-- Your assignment --
Quote the entries verbatim, from the start through the line that contains "cuenta gol de".

[Collected data]
◇ ◇ ◇
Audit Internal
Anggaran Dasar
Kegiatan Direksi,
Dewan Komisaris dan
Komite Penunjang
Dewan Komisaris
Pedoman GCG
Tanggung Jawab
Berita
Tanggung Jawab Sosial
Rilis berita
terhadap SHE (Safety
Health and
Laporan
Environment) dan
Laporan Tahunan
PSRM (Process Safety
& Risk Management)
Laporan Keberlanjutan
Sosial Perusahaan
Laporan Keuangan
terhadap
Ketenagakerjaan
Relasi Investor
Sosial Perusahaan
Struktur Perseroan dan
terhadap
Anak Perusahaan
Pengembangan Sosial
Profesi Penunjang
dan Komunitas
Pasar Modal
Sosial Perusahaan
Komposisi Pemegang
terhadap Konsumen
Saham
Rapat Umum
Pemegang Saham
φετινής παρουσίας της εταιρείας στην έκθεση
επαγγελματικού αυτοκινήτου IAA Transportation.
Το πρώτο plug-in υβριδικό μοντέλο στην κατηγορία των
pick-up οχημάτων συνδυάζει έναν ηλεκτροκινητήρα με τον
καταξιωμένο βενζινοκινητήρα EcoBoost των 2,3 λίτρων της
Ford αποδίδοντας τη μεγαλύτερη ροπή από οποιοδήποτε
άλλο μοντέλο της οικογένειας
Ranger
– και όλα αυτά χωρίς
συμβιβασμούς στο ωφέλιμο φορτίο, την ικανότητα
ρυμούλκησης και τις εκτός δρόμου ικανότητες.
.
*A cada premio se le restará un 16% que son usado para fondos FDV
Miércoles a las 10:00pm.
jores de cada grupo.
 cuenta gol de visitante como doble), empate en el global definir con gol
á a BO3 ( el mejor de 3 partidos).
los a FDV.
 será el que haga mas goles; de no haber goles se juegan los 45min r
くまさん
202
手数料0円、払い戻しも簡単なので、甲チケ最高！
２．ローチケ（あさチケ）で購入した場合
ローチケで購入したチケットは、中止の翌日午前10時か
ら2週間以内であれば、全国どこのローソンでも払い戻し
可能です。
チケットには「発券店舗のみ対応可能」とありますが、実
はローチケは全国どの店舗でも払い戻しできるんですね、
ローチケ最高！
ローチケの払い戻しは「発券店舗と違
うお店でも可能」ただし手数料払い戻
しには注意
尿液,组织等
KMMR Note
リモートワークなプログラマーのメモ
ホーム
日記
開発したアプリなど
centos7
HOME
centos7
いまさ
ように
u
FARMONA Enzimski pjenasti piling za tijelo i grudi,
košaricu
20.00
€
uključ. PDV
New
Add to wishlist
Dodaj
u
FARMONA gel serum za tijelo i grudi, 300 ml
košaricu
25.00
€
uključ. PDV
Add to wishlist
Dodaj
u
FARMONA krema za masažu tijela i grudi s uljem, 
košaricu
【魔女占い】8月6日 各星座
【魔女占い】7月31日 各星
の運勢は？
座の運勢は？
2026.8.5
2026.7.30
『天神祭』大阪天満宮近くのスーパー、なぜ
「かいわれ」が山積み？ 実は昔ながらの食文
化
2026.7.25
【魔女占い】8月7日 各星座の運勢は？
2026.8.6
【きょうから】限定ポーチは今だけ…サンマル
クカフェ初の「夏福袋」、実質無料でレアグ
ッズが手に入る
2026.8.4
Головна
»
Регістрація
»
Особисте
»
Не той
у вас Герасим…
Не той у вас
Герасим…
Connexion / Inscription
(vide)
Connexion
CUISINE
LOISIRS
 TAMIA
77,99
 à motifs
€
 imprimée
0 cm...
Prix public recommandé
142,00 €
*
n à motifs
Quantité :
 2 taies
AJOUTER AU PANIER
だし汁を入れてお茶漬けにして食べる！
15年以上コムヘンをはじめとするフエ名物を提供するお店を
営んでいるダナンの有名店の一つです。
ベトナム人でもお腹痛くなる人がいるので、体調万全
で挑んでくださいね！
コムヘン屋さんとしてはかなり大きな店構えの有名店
◇ ◇ ◇
-- Response --
Audit Internal
Anggaran Dasar
Kegiatan Direksi,
Dewan Komisaris dan
Komite Penunjang
Dewan Komisaris
Pedoman GCG
Tanggung Jawab
Berita
Tanggung Jawab Sosial
Rilis berita
terhadap SHE (Safety
Health and
Laporan
Environment) dan
Laporan Tahunan
PSRM (Process Safety
& Risk Management)
Laporan Keberlanjutan
Sosial Perusahaan
Laporan Keuangan
terhadap
Ketenagakerjaan
Relasi Investor
Sosial Perusahaan
Struktur Perseroan dan
terhadap
Anak Perusahaan
Pengembangan Sosial
Profesi Penunjang
dan Komunitas
Pasar Modal
Sosial Perusahaan
Komposisi Pemegang
terhadap Konsumen
Saham
Rapat Umum
Pemegang Saham
φετινής παρουσίας της εταιρείας στην έκθεση
επαγγελματικού αυτοκινήτου IAA Transportation.
Το πρώτο plug-in υβριδικό μοντέλο στην κατηγορία των
pick-up οχημάτων συνδυάζει έναν ηλεκτροκινητήρα με τον
καταξιωμένο βενζινοκινητήρα EcoBoost των 2,3 λίτρων της
Ford αποδίδοντας τη μεγαλύτερη ροπή από οποιοδήποτε
άλλο μοντέλο της οικογένειας
Ranger
– και όλα αυτά χωρίς
συμβιβασμούς στο ωφέλιμο φορτίο, την ικανότητα
ρυμούλκησης και τις εκτός δρόμου ικανότητες.
.
*A cada premio se le restará un 16% que son usado para fondos FDV
Miércoles a las 10:00pm.
jores de cada grupo.
 cuenta gol de visitante como doble), empate en el global definir con gol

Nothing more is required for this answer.